» **Page text**:
*** Block opens ***

There were five clear examples of biographical disruptions in the stories told by the women who had attempted suicide. Firstly, some said that pregnancy interrupted their education and thus erased the future they imagined for themselves. For them, education represented access to socio-economic advancement and a life outside the impoverished violent streets where they grew up. One woman explained, “They sent me to school and I came home with a baby” and another said, “I lost everything dropping out of school.” These young women could not imagine an alternative future where it is possible to both have a baby and receive an education.

Second, some of the women described the trauma of placing a child for adoption or terminating a pregnancy. These traumas prompted them to modify the way they saw themselves and the world. The suicidal women were unable to reconcile their actions with their view of themselves and felt out of place in the world.

Third, all the women describe how pregnancy led to a loss of autonomy, agency, and space for themselves. Cindy (not her real name) described her experience of the baby encroaching on her life and the restrictions imposed by pregnancy as follows: “It’s taking up your whole life, your body, everything! You can’t control the baby that’s inside of you.” The loss of autonomy and agency severely limited the women’s capacity to construct their own stories, causing them to feel that their lives were not their own.

*** Block closes ***

» **Your instructions**: Retype the passage on biographical disruptions after pregnancy in full, with no changes.

» **Record excerpts**:
*** Block opens ***

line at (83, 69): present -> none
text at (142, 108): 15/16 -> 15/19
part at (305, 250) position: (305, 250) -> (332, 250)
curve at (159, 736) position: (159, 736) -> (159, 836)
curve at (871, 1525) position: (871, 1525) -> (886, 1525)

*** Block closes ***

» **Task result**:
There were five clear examples of biographical disruptions in the stories told by the women who had attempted suicide. Firstly, some said that pregnancy interrupted their education and thus erased the future they imagined for themselves. For them, education represented access to socio-economic advancement and a life outside the impoverished violent streets where they grew up. One woman explained, “They sent me to school and I came home with a baby” and another said, “I lost everything dropping out of school.” These young women could not imagine an alternative future where it is possible to both have a baby and receive an education.

Second, some of the women described the trauma of placing a child for adoption or terminating a pregnancy. These traumas prompted them to modify the way they saw themselves and the world. The suicidal women were unable to reconcile their actions with their view of themselves and felt out of place in the world.

Third, all the women describe how pregnancy led to a loss of autonomy, agency, and space for themselves. Cindy (not her real name) described her experience of the baby encroaching on her life and the restrictions imposed by pregnancy as follows: “It’s taking up your whole life, your body, everything! You can’t control the baby that’s inside of you.” The loss of autonomy and agency severely limited the women’s capacity to construct their own stories, causing them to feel that their lives were not their own.